Phil Porter’s ”Blink”, at the Drum, Plymouth, is an “interesting and amusing” 70 minutes
QUIRKY.
I like quirky, and Phil Porter‘s engaging rom com Blink, set firmly in the digital age, is nicely unconventional.
Where technology facilitates relationships at a remove and intimacy is just a keystroke away, Blink explores how screen contact can be easier and less threatening than real life.
Joe Murphy directs for the Nabokov theatre company, setting a brisk pace and excellent timing to define the nuances and allow the characters to grow.
Sophie needs to be watched else she "disappears". When her beloved father dies and she is fired – for lack of visibility – she becomes increasingly isolated and hermit-like, rarely leaving her inherited house.

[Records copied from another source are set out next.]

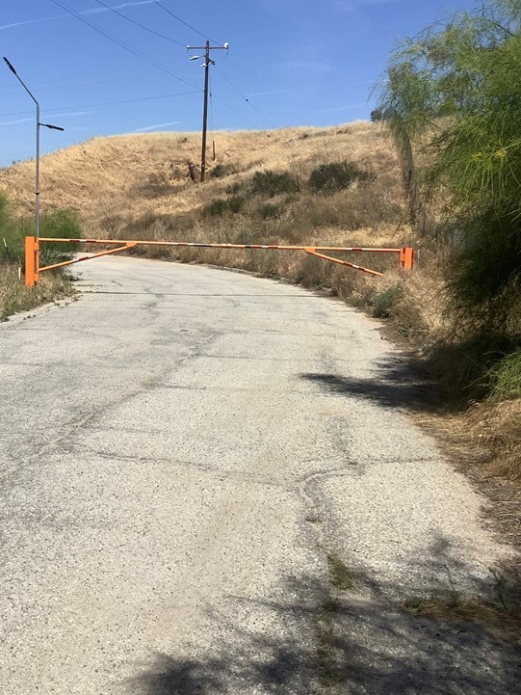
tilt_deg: -3.3
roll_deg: -0.7
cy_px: 267
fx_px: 883
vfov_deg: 42.7
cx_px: 168
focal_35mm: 44
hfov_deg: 32.6
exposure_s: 1/2398
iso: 25
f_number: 2.4
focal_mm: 3.3
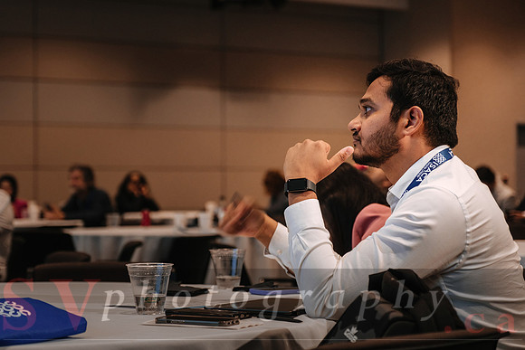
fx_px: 1287
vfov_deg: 15.5
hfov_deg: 23.0
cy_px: 164
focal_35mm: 88
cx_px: 246
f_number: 2.8
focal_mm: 55
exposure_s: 1/50
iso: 800
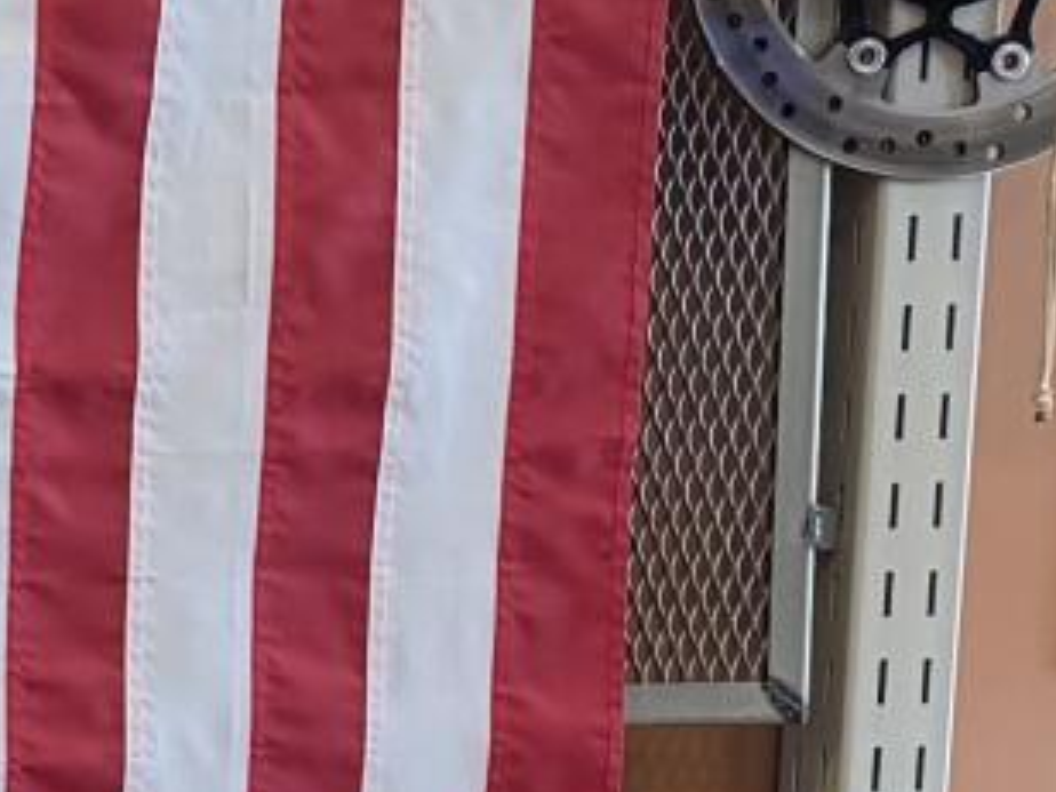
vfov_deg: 9.1
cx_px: -2338
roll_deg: +1.3
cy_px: 1382
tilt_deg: -8.4
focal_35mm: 156
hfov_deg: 9.3
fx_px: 4759
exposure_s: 1/120
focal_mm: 6.76
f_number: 1.78
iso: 200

That is until she anonymously sends her new neighbour a baby monitor screen and so the watching starts. They silently observe one another read, they eat together and watch one another watching their favourite soaps – coupledom at a distance.
Sophie stops vanishing and thrives on the constant attention.
Sharing the experience of the loss of a parent, a sheltered childhood and inheritance, Jonah has escaped a northern Presbyterian commune for the bright lights of Leytonstone. He is gawky and socially inept, and good at observing having been a night watchman since adolescence.
With his only friend the scabby fox who sleeps behind the garden shed, Jonah moves from benign voyeurism to stalking Sophie and the piece takes a dark turn.
Beautifully played by Thomas Pickles (Shameless, RSC's Wives of Windsor, The Mouse and His Child), Jonah’s obsessive actions are disturbing but somehow understandable, tender but creepy.
Lizzy Watts (Artefacts, Filter Theatre’s Twelfth Night) is delightful as the complex Sophie, introvert and self-effacing but actually quite definite in her command of the situation.
Hannah Clark‘s simple set comprises a 3D autumnal forest backdrop, a green carpet, two cardboard boxes and two metal desks. A couple of props are all that is needed to take us from Yorkshire to London and from sympathy to amusement.